Combining protein ratio p-values yields a useful pragmatic approach to the analysis of multi-run iTRAQ experiments

Combining protein ratio p-values yields a useful pragmatic approach to the analysis of multi-run iTRAQ experiments

Combining protein ratio p-values yields a useful pragmatic approach to the analysis of multi-run iTRAQ experiments (#15)

Dana Pascovici ¹ , Xiaomin Song , Edmond Breen , Jemma Wu , Mark Molloy

Australian Proteome Analysis Facility, Macquarie University, NSW, Austria

The promise of iTRAQ has been tempered by some well documented difficulties including ratio compression and run variability which have made the analysis of iTRAQ experiments challenging, particularly in the multi-run scenario. From the statistical standpoint, a main difficulty in working with protein ratios in the presence of variability across experiments is that the protein ratios are not “all born equal”, but have varying credibility depending on the number and quality of the peptides that were used to generate them. Whilst one can easily measure the credibility of a protein ratio using confidence intervals or p-values, it is hard to integrate such measures directly alongside the ratios in a standard statistical analysis such as ANOVA. Hence more sophisticated methods of statistical analysis such as those introduced by Hill and Oberg [1,2] revert to the peptide ratios rather than working directly with the protein ratios, but yield complex ANOVA models whose solution relies on computational approaches such as stage-wise regression which are non-trivial to run and harder to verify.

A more pragmatic approach can be taken to generate combined measures of ratio confidence across experiments, in a fashion similar to running a meta-analysis across different iTRAQ runs. We present and evaluate such an analysis method, which relies on combining p-values for the iTRAQ ratios using a measure such as Stouffer’s Z-transform test [3] alongside a run consistency measure. The core advantages are simplicity, high tolerance of run variability, and emphasis on proteins with high identification confidence. We show some limitations on the types of experiment designs that can be tackled using this approach, and also explore the applicability of multiple testing correction procedures to the context of iTRAQ protein level data. The main example iTRAQ dataset used belongs to a large multi-run pathogen exposure time course in wheat leaves.
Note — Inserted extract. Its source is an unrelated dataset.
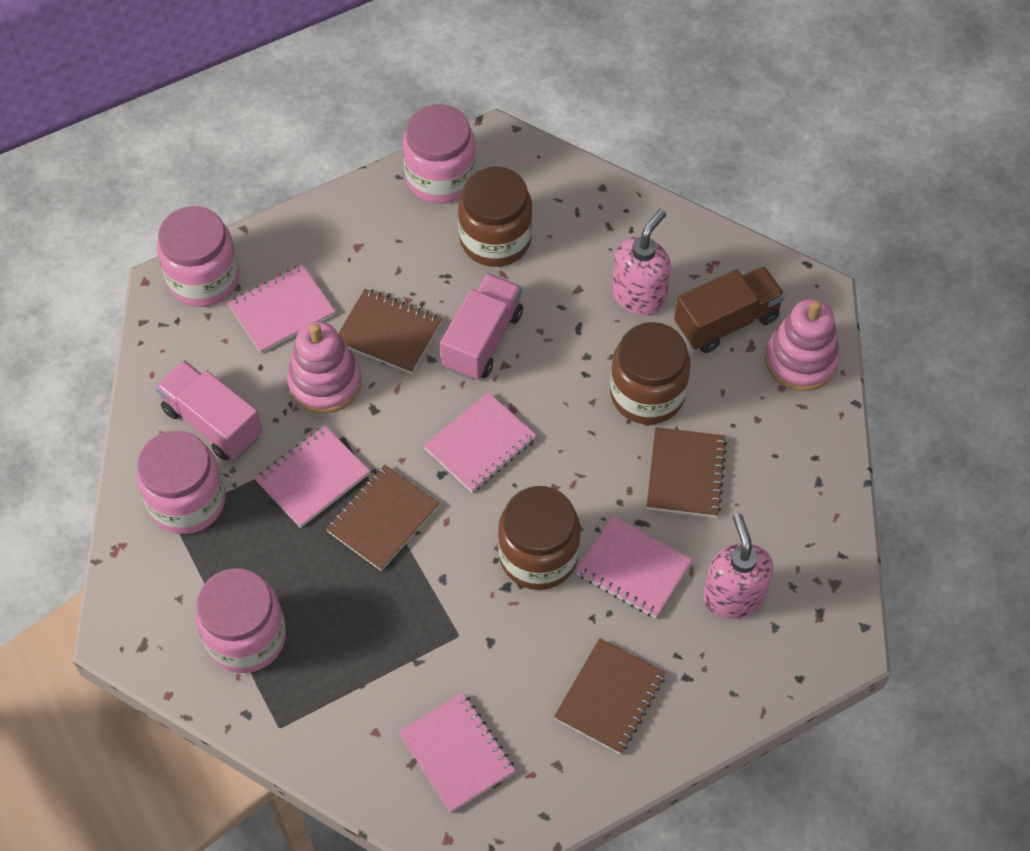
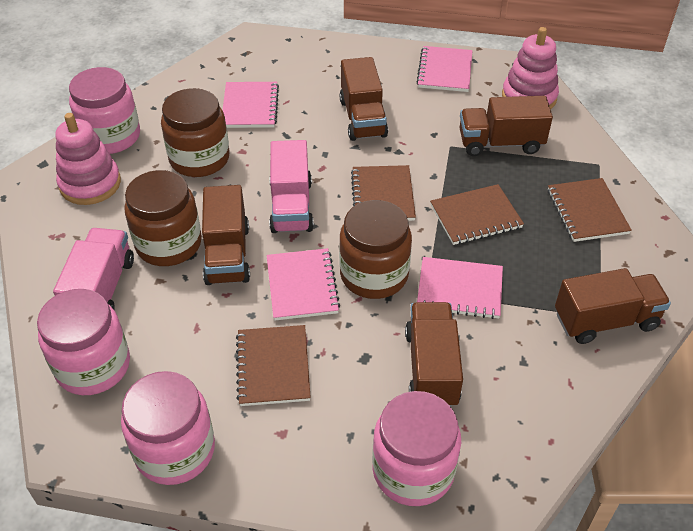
brown truck: 1 -> 5
pink notebook: 5 -> 4
pink soap dispenser: 2 -> 0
Hill, E. G.; Schwacke, J. H.; Comte-Walters, S.; Slate, E. H.; Oberg, A. L.; Eckel-Passow, J. E.; Therneau, T. M.; Schey, K. L., A statistical model for iTRAQ data analysis. Journal of Proteome Research 2008, 7 (8), 3091-3101.
Oberg, A. L.; Mahoney, D. W.; Eckel-Passow, J. E.; Malone, C. J.; Wolfinger, R. D.; Hill, E. G.; Cooper, L. T.; Onuma, O. K.; Spiro, C.; Therneau, T. M., Statistical analysis of relative labeled mass spectrometry data from complex samples using ANOVA. Journal of Proteome Research 2008, 7 (1), 225-233.
Whitlock, M. C., Combining probability from independent tests: the weighted Z-method is superior to Fisher's approach. Journal of Evolutionary Biology 2005, 18 (5), 1368-1373.